Task requirements - Continue the mailing-list reply below about moving the GNUstep repository to Git, starting after its final sentence.

Source extract -
From: David Chisnall
Subject: Re: Proposal: Switch back to savannah using GIT
Date: Fri, 29 May 2015 09:22:41 +0100

On 29 May 2015, at 00:27, Stefan Bidigaray <address@hidden> wrote:
> 
> So, reading everyone's reply I get the impression that feel that GIT really 
> isn't all that great if you're not using it with a more powerful host like 
> GitHub.  Is this true?  I've only ever used SVN and CVS, and only ever 
> committed to GNUstep, so my experience here is very limited.  My only opinion 
> here is that if we're going to move to a new versioning systems, that we move 
> to at least a more powerful one.  I like how simple SVN is (it doesn't get 
> any easier than 'svn co svn://svn.gna.org/svn/gnustep/modules/dev-libs'), but 
> understand that it comes at a price.  Learning a new, more powerful tool is 
> not a problem but learning a new, more complicated tool that offers the same 
> or less capabilities will be very frustrating.

Git certainly benefits from good tools.  GitX on OS X is very nice for 
preparing commits and browsing the history (a GNUstep port would be nice…), but 
it doesn’t necessarily need all of the infrastructure of a decent host.

I use git with personal repos that I host myself (I migrated these all from svn 
recently - backups are now easier, as git clone is easier to work with than 
svnsync), some hosted by our university hosting service (pretty bare bones) and 
GitHub.  There are several advantages of GitHub:

- Integrated code review tools (I can’t understate how valuable these are)

- Integration with CI systems (Étoilé uses the GitHub-provided Travis CI)

- A real community of potential new developers.   I’ve had patches sent to me 
via GitHub on some projects that I created for personal use and never 
publicised.  Again, I can’t understate how important this is.

- A choice of VCSs with the same repo (I can do svn co of my GitHub repos, if I 
want).

Information -
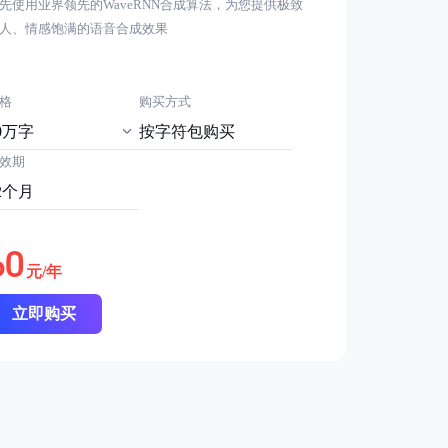
先使用业界领先的WaveRNN合成算法，为您提供极致
人、情感饱满的语音合成效果
格
购买方式
0万字
按字符包购买
效期
2个月
60
元/年
立即购买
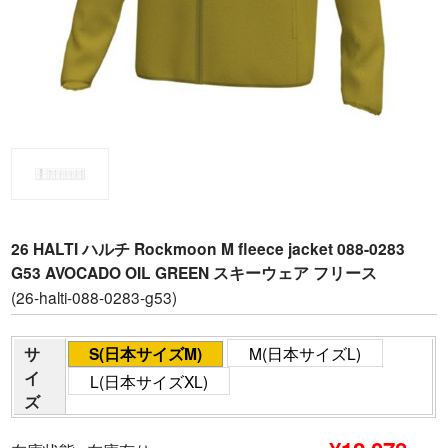
26 HALTI ハルチ Rockmoon M fleece jacket 088-0283
G53 AVOCADO OIL GREEN スキーウェア フリース
(26-halti-088-0283-g53)
サ
S(日本サイズM)
M(日本サイズL)
イ
L(日本サイズXL)
ズ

Result of this exercise -
- Automatic tarball generation.  When I’m packaging a project for FreeBSD, it 
makes me very happy to learn that it’s hosted on GitHub, because if I know the 
release branch name or hash I can automatically generate a URL that is a 
tarball of the sources and tell the port to grab that for building.  When I’m 
doing a release of something GitHub-hosted, then it’s trivial: create a tag and 
you’re done.  We’ve recently moved the public CHERI repo to GitHub precisely 
because it’s the easiest way of generating tarballs from a repo.

- Integrated bug tracker (as in, properly integrated - I can close bugs from 
commit messages, they’re not just hosted in the same place) and wiki.

- Web hosting with Jekyll support.  Jekyll generates static HTML from a set of 
transforms and is the perfect CMS for web sites stored in a VCS.  I’m now using 
it for my own stuff, with some of it hosted on GitHub and some not.

> As for the move to Savannah, I think it's been long overdue.  It has offered 
> everything GNUstep needs for quite a long time.  And having all the 
> development stuff (bug tracker, source code, etc) in one place has some 
> obvious advantages.  That being said, if we move to another source code 
> hosting site, lets pick one that can also serve all out needs instead of 
> trying to piecemeal it ourselves.

If what GNUstep needs is a host that most potential developers don’t have an 
account on (and won’t think to look at), conveys the impression that we’re a 
dead project, and adds more barriers to entry for new developers then, indeed, 
Savannah does everything that GNUstep needs.